De acordo com o depoimento, o Careca do INSS teria afirmado que mantinha repasses mensais elevados ao filho do presidente e que teria antecipado valores milionários ligados a projetos nas áreas de saúde e pesquisa, incluindo iniciativas relacionadas à Amazônia e a testes de combate à dengue. A testemunha relatou ainda que o lobista dizia encontrar Lulinha com frequência em São Paulo e no Distrito Federal.
As investigações também levantam a suspeita de que Lulinha teria atuado como sócio oculto em negócios articulados pelo lobista, inclusive em projetos que envolviam o fornecimento de produtos ao Ministério da Saúde, como cannabis medicinal em larga escala.

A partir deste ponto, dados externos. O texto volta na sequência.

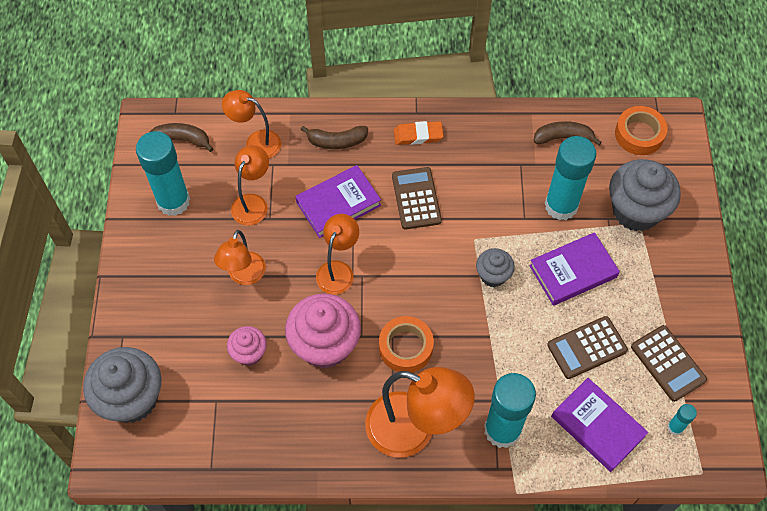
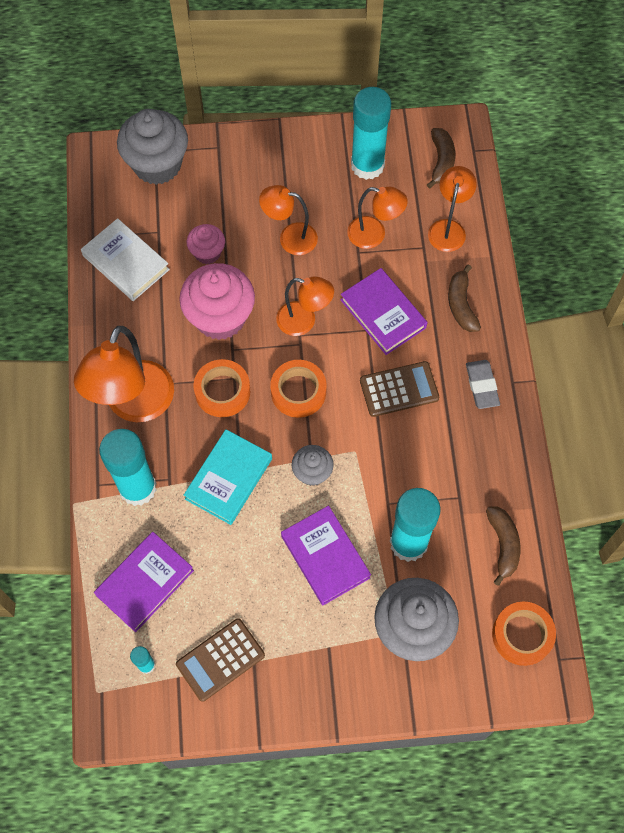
camera: 85 degrees right, 5 degrees up
(248, 434) = (126, 262): none -> white book
(411, 281) = (298, 391): none -> orange tape
(418, 135) = (482, 386): orange eraser -> grey eraser
(496, 347) = (229, 479): none -> turquoise book
(587, 348) = (233, 572): brown calculator -> none

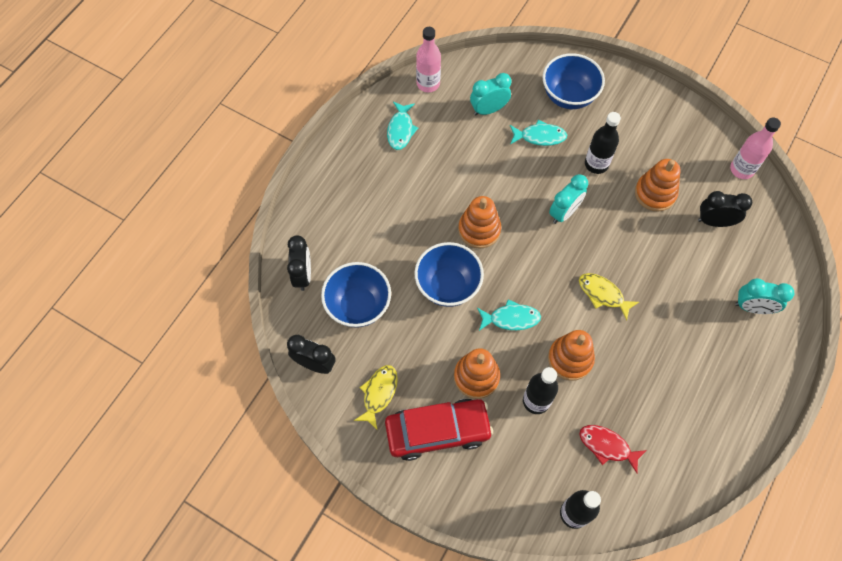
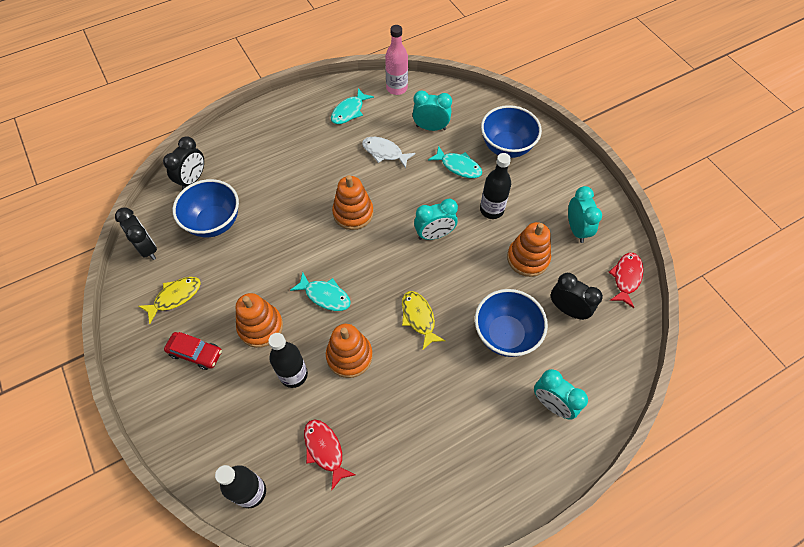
camera: 30 degrees right, 5 degrees down
(437, 431) = (195, 353): red car -> red car, size x0.55
(448, 286) = (294, 243): blue bowl -> blue bowl (505, 334)
(464, 156) = (384, 152): none -> white fish
(677, 146) = (576, 229): none -> turquoise clock
(741, 169) = (626, 278): pink bottle -> red fish

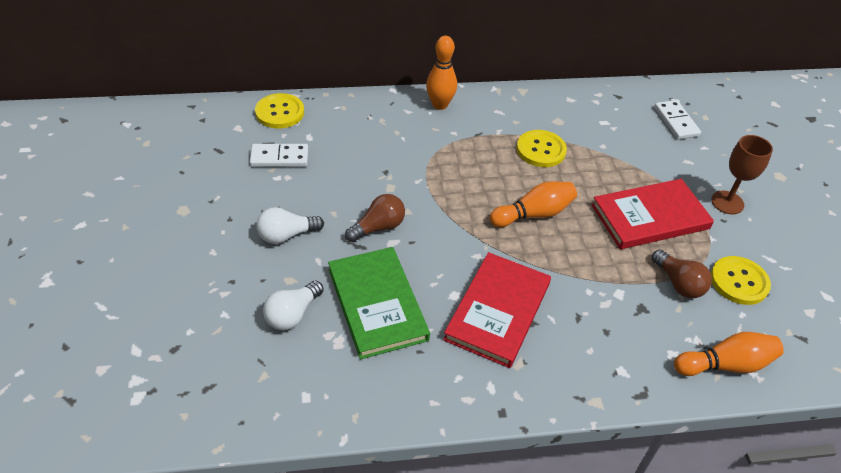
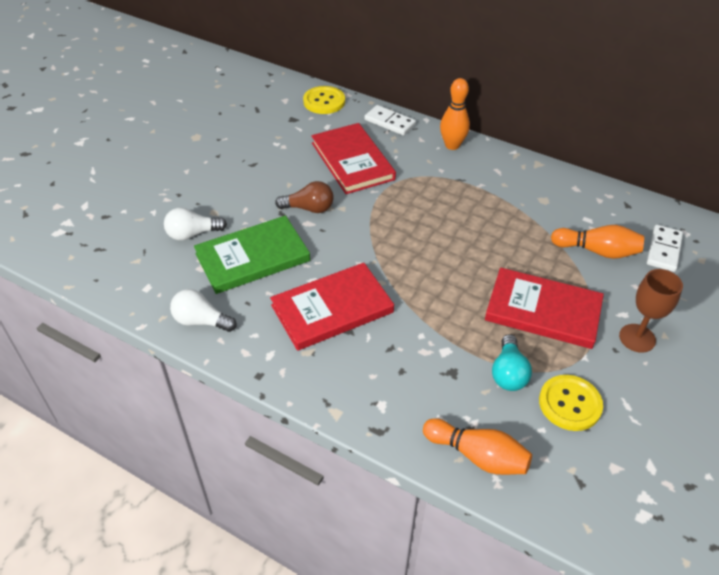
camera: 40 degrees right, 0 degrees up
(279, 157) = (291, 131): white domino -> white domino (389, 122)
(286, 235) = (242, 183): white light bulb -> white light bulb (201, 321)
(369, 161) = (352, 161): none -> red book
(377, 304) = (252, 257): green book -> green book turned 45 degrees clockwise
(534, 214) = (440, 258): orange bowling pin -> orange bowling pin (597, 251)
(541, 150) = (501, 214): yellow button -> none
(678, 283) = (508, 373): brown light bulb -> turquoise light bulb

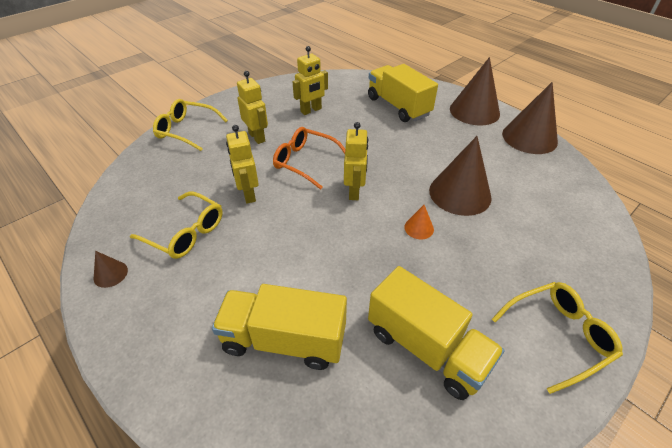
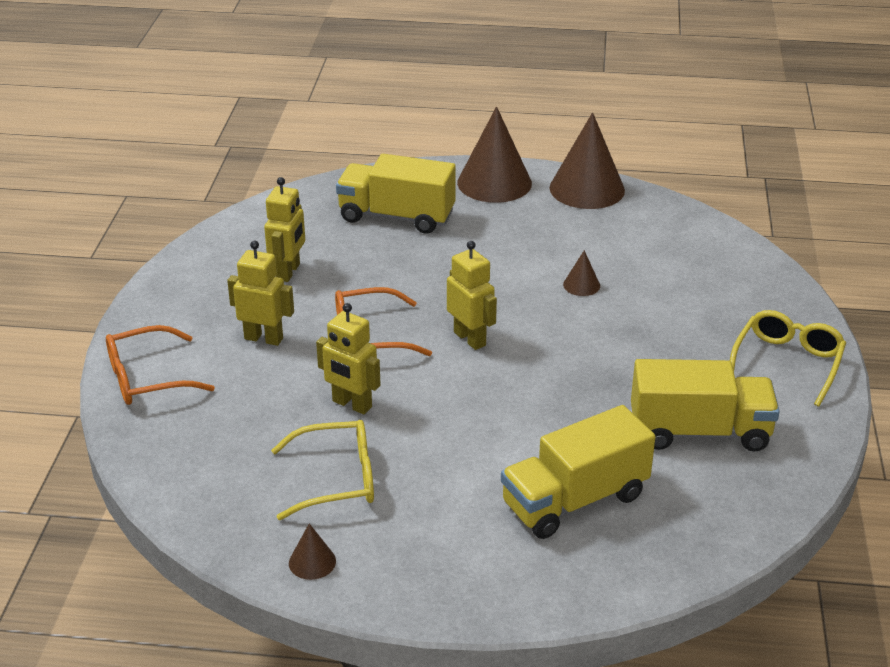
camera: 40 degrees left, 10 degrees down
(186, 130) = (147, 378): yellow glasses -> orange glasses
(419, 228) = (580, 339): orange cone -> none
(460, 193) = (581, 285): brown cone -> brown cone, size x0.44

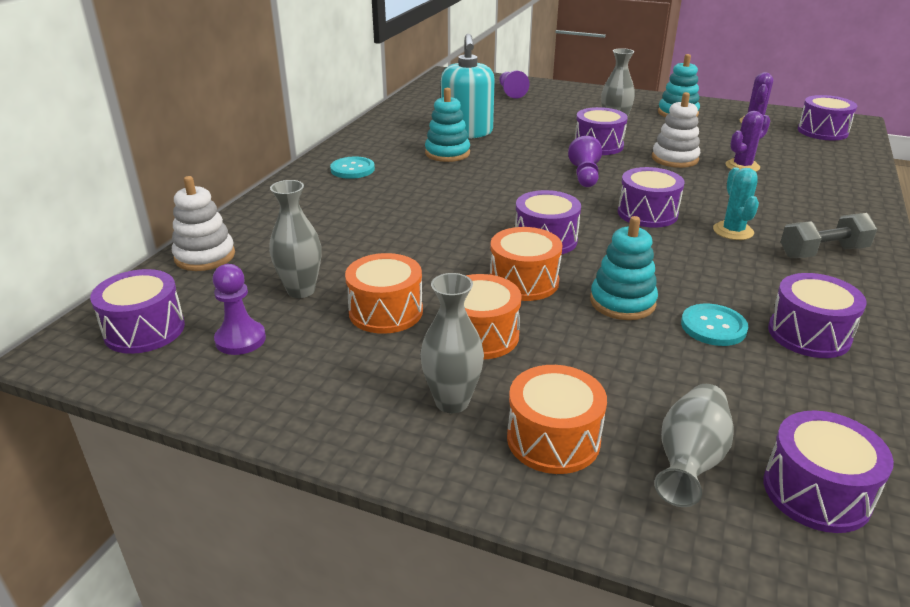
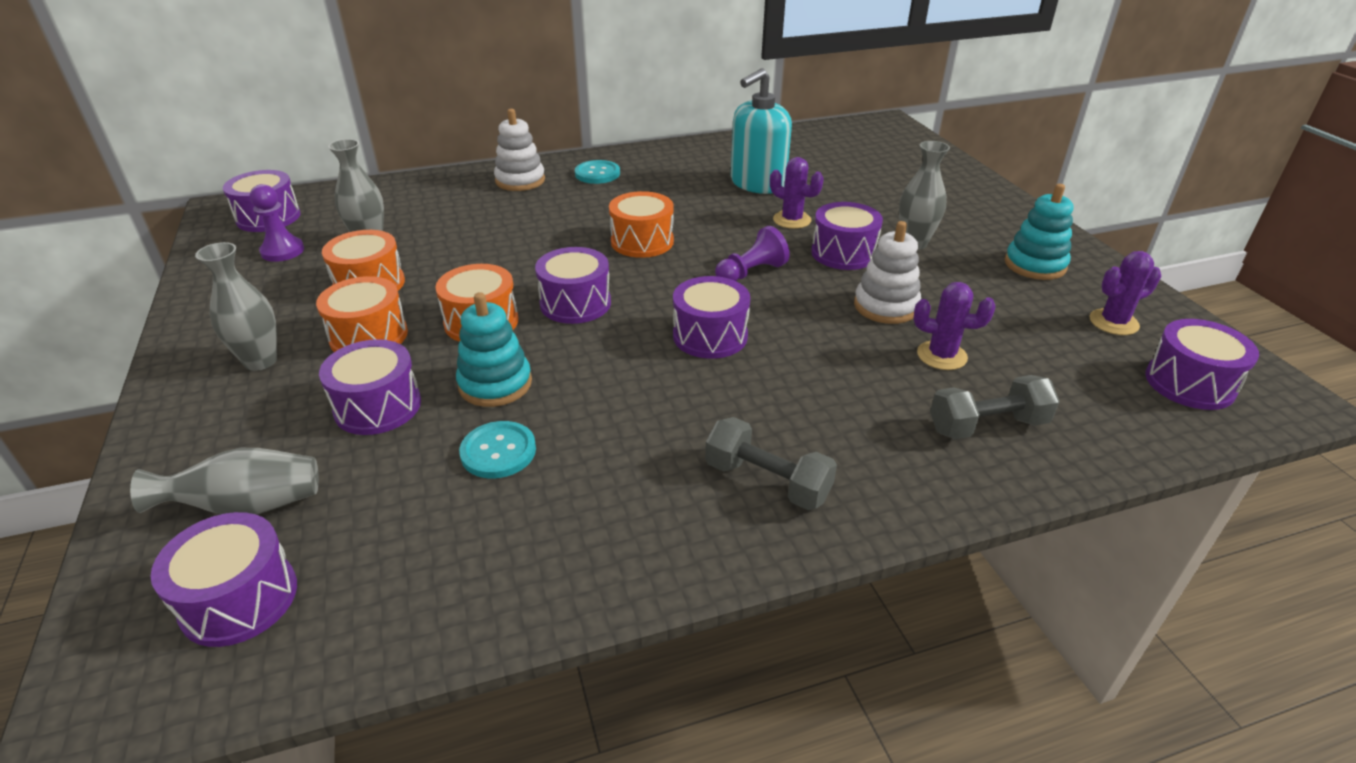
camera: 50 degrees right, 5 degrees up
(205, 256) = (384, 190): white stacking toy -> white stacking toy (520, 180)
(447, 153) = (694, 194): turquoise stacking toy -> none
(511, 92) = (901, 163): purple pawn -> none
(534, 142) = (792, 220): none -> purple cactus
(553, 439) = (237, 425): orange drum -> orange drum (642, 241)
(733, 231) = (740, 401): turquoise cactus -> none
(809, 334) = (543, 521): purple drum -> purple drum (378, 406)
(818, 182) = (987, 426): none -> grey dumbbell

Mensagens obtidas pela Polícia Federal indicam que o Careca do INSS realizou transferências financeiras para Roberta Luchsinger, amiga próxima de Lulinha e apontada pelos investigadores como parte do núcleo político do esquema. Em uma das comunicações, o lobista teria afirmado que os recursos seriam destinados ao “filho do rapaz”, expressão interpretada pelos investigadores como referência ao filho do presidente.
Mesmo após o avanço das investigações, Roberta manteve contato com o lobista, segundo a Polícia Federal. Em mensagens analisadas, ela demonstra preocupação com a apreensão de documentos que mencionariam um “amigo” comum, em referência ao vínculo sob apuração.
Outros elementos reunidos pela PF indicam que o Careca do INSS enviou encomendas ao endereço onde Lulinha residia em São Paulo e que ambos viajaram juntos, em classe executiva, de Guarulhos para Lisboa, em novembro de 2024. À época, Lulinha negou qualquer relação próxima com o lobista e afirmou desconhecer os fatos.
O caso segue sob investigação da Polícia Federal e deve ganhar novos desdobramentos a partir da análise de quebras de sigilo e do aprofundamento dos depoimentos colhidos no âmbito da Operação Sem Desconto.